Nella puntata, Pino Rinaldi traccia un parallelo tra il terrorista americano Theodore Kaczynski e il misterioso attentatore italiano. “Se dovessi metterli uno accanto all’altro non ho difficoltà a dirvi che quello più crudele è proprio quello nostrano”, sottolinea Rinaldi. 

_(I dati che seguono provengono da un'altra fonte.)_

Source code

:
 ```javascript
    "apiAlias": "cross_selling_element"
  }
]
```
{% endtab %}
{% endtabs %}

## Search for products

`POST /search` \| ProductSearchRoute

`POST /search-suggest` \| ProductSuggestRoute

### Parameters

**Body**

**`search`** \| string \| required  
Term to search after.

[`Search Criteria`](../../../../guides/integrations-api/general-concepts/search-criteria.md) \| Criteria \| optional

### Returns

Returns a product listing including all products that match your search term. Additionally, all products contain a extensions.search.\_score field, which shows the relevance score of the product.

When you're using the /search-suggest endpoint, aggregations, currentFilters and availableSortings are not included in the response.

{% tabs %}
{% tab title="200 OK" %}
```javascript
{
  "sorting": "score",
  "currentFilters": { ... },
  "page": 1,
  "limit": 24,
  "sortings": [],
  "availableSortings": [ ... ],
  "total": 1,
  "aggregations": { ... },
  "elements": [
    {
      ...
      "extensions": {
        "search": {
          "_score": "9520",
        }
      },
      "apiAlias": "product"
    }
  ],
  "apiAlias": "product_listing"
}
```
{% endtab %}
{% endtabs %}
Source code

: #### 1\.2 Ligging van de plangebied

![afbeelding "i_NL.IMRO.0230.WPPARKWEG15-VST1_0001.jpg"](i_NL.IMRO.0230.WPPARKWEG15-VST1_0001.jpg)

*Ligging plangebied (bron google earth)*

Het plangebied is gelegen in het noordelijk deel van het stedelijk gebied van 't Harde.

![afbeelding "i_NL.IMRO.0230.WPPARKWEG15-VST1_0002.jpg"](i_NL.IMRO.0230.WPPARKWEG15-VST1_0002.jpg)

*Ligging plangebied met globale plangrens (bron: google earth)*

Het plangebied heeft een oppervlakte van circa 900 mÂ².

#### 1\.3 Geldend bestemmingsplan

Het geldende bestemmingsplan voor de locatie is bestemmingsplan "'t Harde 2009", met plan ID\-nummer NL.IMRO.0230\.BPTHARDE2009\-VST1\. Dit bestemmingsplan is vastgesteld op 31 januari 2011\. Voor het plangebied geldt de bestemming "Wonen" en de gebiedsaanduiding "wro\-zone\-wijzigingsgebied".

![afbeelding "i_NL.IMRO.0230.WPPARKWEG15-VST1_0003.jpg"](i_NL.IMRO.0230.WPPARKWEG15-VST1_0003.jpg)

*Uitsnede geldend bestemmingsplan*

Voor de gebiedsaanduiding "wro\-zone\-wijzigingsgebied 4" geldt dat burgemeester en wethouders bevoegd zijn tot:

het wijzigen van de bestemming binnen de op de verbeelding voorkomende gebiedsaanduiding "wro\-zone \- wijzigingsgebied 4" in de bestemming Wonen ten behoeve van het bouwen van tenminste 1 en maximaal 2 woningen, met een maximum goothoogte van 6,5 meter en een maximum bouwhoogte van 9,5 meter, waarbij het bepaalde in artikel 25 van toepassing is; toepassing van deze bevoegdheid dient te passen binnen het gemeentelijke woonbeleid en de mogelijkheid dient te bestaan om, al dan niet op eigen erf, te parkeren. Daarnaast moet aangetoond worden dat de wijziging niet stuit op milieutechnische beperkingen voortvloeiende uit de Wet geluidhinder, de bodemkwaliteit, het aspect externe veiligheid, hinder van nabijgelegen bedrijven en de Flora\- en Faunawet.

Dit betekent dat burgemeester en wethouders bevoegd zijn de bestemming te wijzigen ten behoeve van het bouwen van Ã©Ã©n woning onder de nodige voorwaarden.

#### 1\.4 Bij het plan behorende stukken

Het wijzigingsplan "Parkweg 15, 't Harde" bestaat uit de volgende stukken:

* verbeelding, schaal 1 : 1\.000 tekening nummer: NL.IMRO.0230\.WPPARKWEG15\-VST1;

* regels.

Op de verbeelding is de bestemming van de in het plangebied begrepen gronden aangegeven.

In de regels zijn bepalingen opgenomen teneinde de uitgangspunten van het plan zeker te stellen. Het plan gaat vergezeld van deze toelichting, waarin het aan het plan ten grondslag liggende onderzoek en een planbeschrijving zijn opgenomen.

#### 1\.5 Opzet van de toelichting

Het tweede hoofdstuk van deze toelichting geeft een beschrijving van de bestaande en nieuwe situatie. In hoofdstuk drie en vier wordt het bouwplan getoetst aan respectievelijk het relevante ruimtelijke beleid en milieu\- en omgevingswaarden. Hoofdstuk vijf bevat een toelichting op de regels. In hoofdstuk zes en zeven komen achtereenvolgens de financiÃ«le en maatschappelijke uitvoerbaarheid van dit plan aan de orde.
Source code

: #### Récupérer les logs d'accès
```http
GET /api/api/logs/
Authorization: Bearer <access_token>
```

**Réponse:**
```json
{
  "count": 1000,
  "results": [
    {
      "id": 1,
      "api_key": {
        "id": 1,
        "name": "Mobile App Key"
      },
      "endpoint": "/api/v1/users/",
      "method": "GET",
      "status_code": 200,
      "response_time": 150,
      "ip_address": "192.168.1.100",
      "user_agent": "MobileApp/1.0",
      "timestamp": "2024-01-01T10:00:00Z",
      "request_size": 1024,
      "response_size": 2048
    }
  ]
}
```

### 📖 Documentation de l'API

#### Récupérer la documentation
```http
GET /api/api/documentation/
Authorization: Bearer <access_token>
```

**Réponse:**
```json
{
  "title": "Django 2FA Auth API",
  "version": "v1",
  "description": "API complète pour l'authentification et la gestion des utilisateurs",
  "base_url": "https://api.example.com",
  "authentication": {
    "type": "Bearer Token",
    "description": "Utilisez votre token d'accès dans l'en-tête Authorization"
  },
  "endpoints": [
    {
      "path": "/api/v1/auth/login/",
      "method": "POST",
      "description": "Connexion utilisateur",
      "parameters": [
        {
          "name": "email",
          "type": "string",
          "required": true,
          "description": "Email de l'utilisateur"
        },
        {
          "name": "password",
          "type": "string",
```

Theodore Kaczynski è la mente dietro agli attentati che hanno terrorizzato gli Stati Uniti. Genio precoce, Kaczynski negli anni ‘50 fu sottoposto dalla CIA a esperimenti estremi. “Gli esperimenti che facevano in quegli anni la CIA e il KGB erano inimmaginabili… lavoravano sulla potenzialità della mente umana“, racconta Rinaldi, collegando questa esperienza alla ribellione di Kaczynski contro la tecnologia che lo porterà a inviare bombe artigianali per manifestare la sua ideologia, colpendo realtà come aziende tecnologiche, professori universitari, ricercatori e compagnie aeree. Il nome “Unabomber” , infatti, deriva da un codice utilizzato dall’FBI: UNABOM, che sta per “University and Airline Bomber”. Kaczynski verrà catturato nel 1996 grazie all’intuito di sua cognata.
 
Il giornalista racconta poi la storia del misterioso Unabomber italiano, gli attentati, i depistaggi, l’illusione di aver trovato il colpevole, i misteri dietro prove manomesse. Il primo attentato attribuito a Unabomber risale al 21 agosto 1994, quando un tubo bomba esplose durante una sagra, ferendo alcune persone. Da quel momento, una serie di ordigni nascosti in oggetti insospettabili – evidenziatori, scatole di tonno, bolle di sapone e inginocchiatoi in chiesa – ha terrorizzato il nord-est italiano per oltre un decennio. Un attentato in una chiesa nel 2000 segna una svolta nelle indagini: l’ordigno, posizionato su un inginocchiatoio, non esplode, permettendo agli investigatori di analizzarlo. Ma la caccia a Unabomber si trasforma in un giallo fatto di errori, depistaggi e accuse. Nel 2006, l’ingegnere Elvo Zornitta viene accusato di essere Unabomber. Le prove sembrano schiaccianti: le sue forbici sarebbero compatibili con un componente della bomba analizzata. Ma le indagini si rivelano piene di falle. Un perito viene condannato per manomissione di reperti e, mentre Zornitta è sotto sorveglianza, avvengono altri attentati. Nel 2009, la sua posizione viene archiviata, ma l’ombra del sospetto non solo ha ormai distrutto la sua vita, ma per alcuni resta a causa di tutti gli errori commessi durante le indagini. Rinaldi sottolinea: “La montagna ha partorito un topolino. Dopo anni di indagini e processi, non si è catturato Unabomber, ma si è condannato un poliziotto.” Rinaldi analizza annuncia però che il caso è stato recentemente riaperto dalla Procura di Trieste grazie a nuove analisi genetiche e spera che questo possa far luce una volta per tutte su questo mistero.
 
La puntata si conclude con una riflessione sulla responsabilità dei media. Fedez osserva: “Lo scopo è quello di creare uno scoop, non importa quanto sia vero. Oggi si ferma tutto al titolo, che a volte nemmeno corrisponde al contenuto”. Un monito che lascia spazio a una critica più ampia sulla contemporaneità dell’informazione e sul ruolo della stampa. 
 
Questa quarta puntata di Pulp Podcast si prospetta come un viaggio tra cronaca, indagini e misteri, un racconto che tiene alta l’attenzione su uno dei cold case più controversi del nostro paese.